C. Kaiser paraphrases 2 Sam 7:19 as a declaration: “This is the charter by which humanity will be directed”. [5] Taking Kaiser’s line, the Samuel passage highlights the Davidic Covenant, with its messianic implications, as the foundation for all subsequent working of God in history. 2 Samuel 7 becomes, with the Abrahamic Covenant (Genesis 12, 15 and 17), the universal “charter” by which Yahweh will confirm the universal promise of blessing to all nations.

Driver states that the best explanation of 2 Sam 7:19 that had been so far offered in his day interpreted David as saying that God had evinced a regard for him in accordance with a law prescribed by God himself that regulated the dealings of men with one another.[6] Driver rejects this explanation because ideas of “manner” and “custom” are not regular senses for the Hebrew word torah; he thinks the Hebrew text in this phrase is corrupt.

With any suspected corruption in the Hebrew text in Samuel-Kings, scholars examine the parallel text (if there is one) in Chronicles. The Chronicler’s parallel line reads in the NIV as, “You have looked on me as though I were the most exalted of men”; the NRSV has “You regard me as someone of high rank”. However, these proposals betray significant interpretative choices by the translators. The Hebrew could well mean, “You have regarded me as a turtledove of men of high degree” (cf. Ps 74:19). Such a figure could cause a literally minded translator to pursue other translation choices. Whittaker offers, “Thou hast caused me to see according to the law of the man of the ascent”,[7]  although ‘law’ is not in the existing Hebrew text. Certainly ‘ascent’ is possible rather than ‘high degree’.
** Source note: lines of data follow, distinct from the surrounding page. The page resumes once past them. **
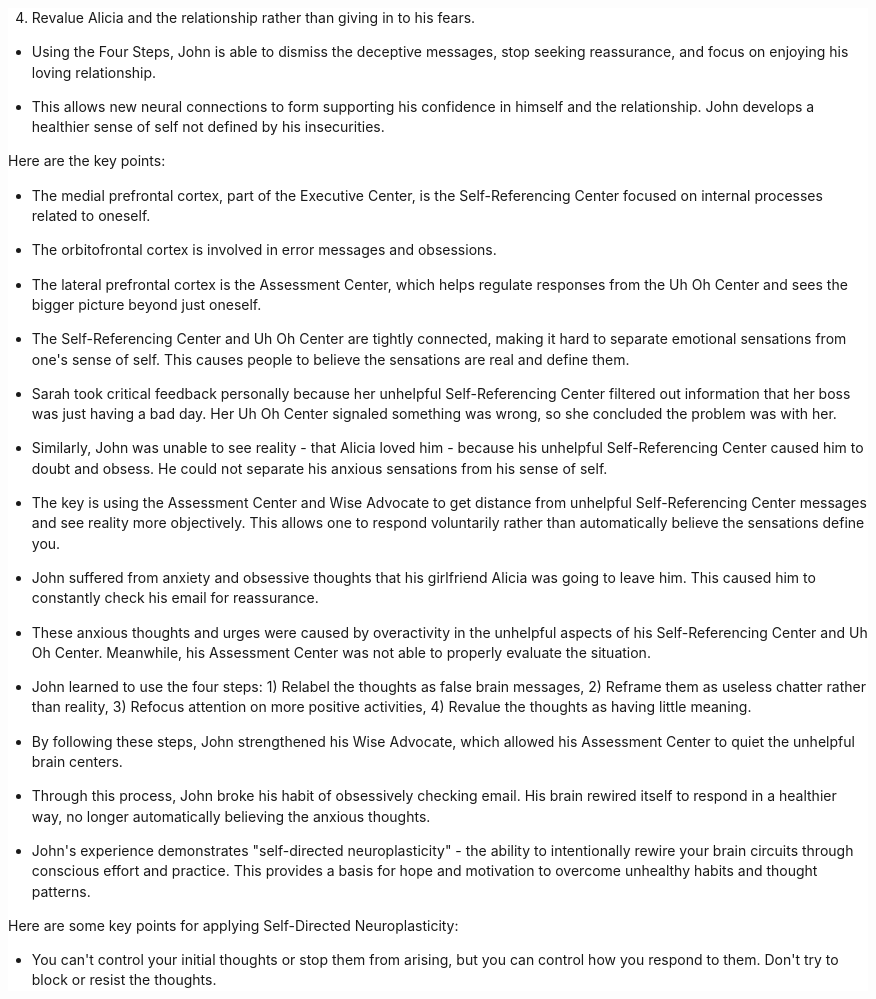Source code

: 4. Revalue Alicia and the relationship rather than giving in to his fears.

- Using the Four Steps, John is able to dismiss the deceptive messages, stop seeking reassurance, and focus on enjoying his loving relationship. 

- This allows new neural connections to form supporting his confidence in himself and the relationship. John develops a healthier sense of self not defined by his insecurities.

 Here are the key points:

- The medial prefrontal cortex, part of the Executive Center, is the Self-Referencing Center focused on internal processes related to oneself. 

- The orbitofrontal cortex is involved in error messages and obsessions.

- The lateral prefrontal cortex is the Assessment Center, which helps regulate responses from the Uh Oh Center and sees the bigger picture beyond just oneself. 

- The Self-Referencing Center and Uh Oh Center are tightly connected, making it hard to separate emotional sensations from one's sense of self. This causes people to believe the sensations are real and define them.

- Sarah took critical feedback personally because her unhelpful Self-Referencing Center filtered out information that her boss was just having a bad day. Her Uh Oh Center signaled something was wrong, so she concluded the problem was with her. 

- Similarly, John was unable to see reality - that Alicia loved him - because his unhelpful Self-Referencing Center caused him to doubt and obsess. He could not separate his anxious sensations from his sense of self.

- The key is using the Assessment Center and Wise Advocate to get distance from unhelpful Self-Referencing Center messages and see reality more objectively. This allows one to respond voluntarily rather than automatically believe the sensations define you.

 

- John suffered from anxiety and obsessive thoughts that his girlfriend Alicia was going to leave him. This caused him to constantly check his email for reassurance. 

- These anxious thoughts and urges were caused by overactivity in the unhelpful aspects of his Self-Referencing Center and Uh Oh Center. Meanwhile, his Assessment Center was not able to properly evaluate the situation. 

- John learned to use the four steps: 1) Relabel the thoughts as false brain messages, 2) Reframe them as useless chatter rather than reality, 3) Refocus attention on more positive activities, 4) Revalue the thoughts as having little meaning. 

- By following these steps, John strengthened his Wise Advocate, which allowed his Assessment Center to quiet the unhelpful brain centers. 

- Through this process, John broke his habit of obsessively checking email. His brain rewired itself to respond in a healthier way, no longer automatically believing the anxious thoughts.

- John's experience demonstrates "self-directed neuroplasticity" - the ability to intentionally rewire your brain circuits through conscious effort and practice. This provides a basis for hope and motivation to overcome unhealthy habits and thought patterns.

 Here are some key points for applying Self-Directed Neuroplasticity:

- You can't control your initial thoughts or stop them from arising, but you can control how you respond to them. Don't try to block or resist the thoughts.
Driver considers the parallel text in 1 Chron 17:17 to be “more obscure”[8] than 2 Sam 7:19 and similarly corrupt. He “corrects” the Hebrew of 1 Chron 17:17 to give the English sense, “and hast let me see the generations of men”. The “correction” of Hebrew might be proposed on various grounds including suggestions that substitute similar shaped consonants which result in the text having a different word. This is what Driver is essentially doing in this text and by changing one consonant he can eliminate a phrase that appears to be “as a turtledove” to “generations”. With another change to the person of the same verb from “You regard me” to “You have let me see”, Driver has engineered “and hast let me see the generations of men”. The RSV follows Driver’s approach and has “and hast shown me future generations” in 1 Chron 17:17; it then substitutes this phrase from 1 Chronicles into 2 Samuel (regardless of 2 Samuel’s actual Hebrew).
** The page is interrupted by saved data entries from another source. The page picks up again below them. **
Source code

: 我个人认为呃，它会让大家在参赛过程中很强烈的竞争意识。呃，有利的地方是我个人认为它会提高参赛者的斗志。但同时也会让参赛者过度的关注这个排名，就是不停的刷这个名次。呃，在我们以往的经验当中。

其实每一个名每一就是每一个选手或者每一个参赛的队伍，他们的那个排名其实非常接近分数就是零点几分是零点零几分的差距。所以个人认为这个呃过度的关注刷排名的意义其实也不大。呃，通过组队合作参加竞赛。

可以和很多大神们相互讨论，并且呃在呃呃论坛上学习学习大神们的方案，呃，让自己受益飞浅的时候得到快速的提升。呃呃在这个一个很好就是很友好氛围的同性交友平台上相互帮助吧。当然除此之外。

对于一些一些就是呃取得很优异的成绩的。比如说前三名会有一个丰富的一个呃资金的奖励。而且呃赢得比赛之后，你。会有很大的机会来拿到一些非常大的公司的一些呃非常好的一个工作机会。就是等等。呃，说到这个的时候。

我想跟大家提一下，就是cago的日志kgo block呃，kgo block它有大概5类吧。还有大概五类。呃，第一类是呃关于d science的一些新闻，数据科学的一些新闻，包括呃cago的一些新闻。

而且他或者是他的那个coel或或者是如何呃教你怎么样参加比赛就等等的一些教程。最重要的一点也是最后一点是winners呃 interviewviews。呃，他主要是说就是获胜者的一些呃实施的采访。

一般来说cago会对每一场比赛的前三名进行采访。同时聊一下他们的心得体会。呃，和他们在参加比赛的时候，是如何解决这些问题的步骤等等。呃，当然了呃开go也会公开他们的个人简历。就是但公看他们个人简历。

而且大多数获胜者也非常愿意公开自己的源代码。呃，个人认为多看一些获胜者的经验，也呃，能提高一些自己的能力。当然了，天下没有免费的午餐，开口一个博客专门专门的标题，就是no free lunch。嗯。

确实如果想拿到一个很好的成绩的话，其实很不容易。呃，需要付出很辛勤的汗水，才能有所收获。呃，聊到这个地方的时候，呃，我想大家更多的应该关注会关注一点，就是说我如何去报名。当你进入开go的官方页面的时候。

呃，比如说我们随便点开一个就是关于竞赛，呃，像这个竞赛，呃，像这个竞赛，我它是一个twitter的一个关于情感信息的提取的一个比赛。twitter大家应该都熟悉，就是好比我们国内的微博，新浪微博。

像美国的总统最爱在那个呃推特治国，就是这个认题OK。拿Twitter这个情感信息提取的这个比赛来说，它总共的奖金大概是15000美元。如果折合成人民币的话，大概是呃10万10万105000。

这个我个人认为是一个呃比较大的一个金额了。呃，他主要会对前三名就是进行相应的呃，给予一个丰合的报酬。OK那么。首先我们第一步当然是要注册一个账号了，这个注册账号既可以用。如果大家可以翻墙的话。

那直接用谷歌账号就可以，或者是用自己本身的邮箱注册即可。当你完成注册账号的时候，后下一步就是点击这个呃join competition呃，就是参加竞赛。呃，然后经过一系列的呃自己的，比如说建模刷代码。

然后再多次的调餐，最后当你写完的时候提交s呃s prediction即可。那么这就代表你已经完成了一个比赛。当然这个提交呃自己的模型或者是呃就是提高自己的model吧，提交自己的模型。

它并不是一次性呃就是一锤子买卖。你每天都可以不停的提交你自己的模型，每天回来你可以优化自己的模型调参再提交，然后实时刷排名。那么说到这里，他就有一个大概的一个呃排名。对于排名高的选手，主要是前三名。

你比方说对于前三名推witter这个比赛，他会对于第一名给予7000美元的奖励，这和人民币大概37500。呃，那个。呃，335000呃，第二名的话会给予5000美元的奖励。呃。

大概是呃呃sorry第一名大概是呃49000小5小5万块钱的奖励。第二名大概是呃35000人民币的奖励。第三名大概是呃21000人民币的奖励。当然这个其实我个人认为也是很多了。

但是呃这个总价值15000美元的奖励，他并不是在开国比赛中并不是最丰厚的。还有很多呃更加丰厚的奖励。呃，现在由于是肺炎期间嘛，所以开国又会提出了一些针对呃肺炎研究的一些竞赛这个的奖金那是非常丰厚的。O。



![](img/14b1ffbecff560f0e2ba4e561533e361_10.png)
In conclusion, we can argue that Paul’s quotation of 2 Sam 7:19 in Rom 3:27—“By what law?” interprets the Hebrew as a question, retains the semantic ingredients of “law” and “men” and allows readers today to arbitrate among the various competing modern translations.


[1] P. Wyns, “Deuteronomy 30:12-14 in Romans 10:3-8” CeJBI 3 (2008).

[2] R. Alter, The David Story (New York: Norton, 1999), 234.

[3] S. R. Driver, Notes on the Hebrew Text of the Books of Samuel (Oxford: Clarendon Press, 1890), 213.

[4] H. A. Whittaker, Samuel, Saul & David (Chino: McDonald Publishing Services, 1984), 361.

[5] W. C. Kaiser, “The Blessing of David, The Charter for Humanity” in The Law and the Prophets (ed., J. H. Skilton; Nutley: Presbyterian & Reformed, 1974), 311.

[6] Notes on the Hebrew Text of the Books of Samuel, 213.

[7] Samuel, Saul & David, 361.

[8] Notes on the Hebrew Text of the Books of Samuel, 213.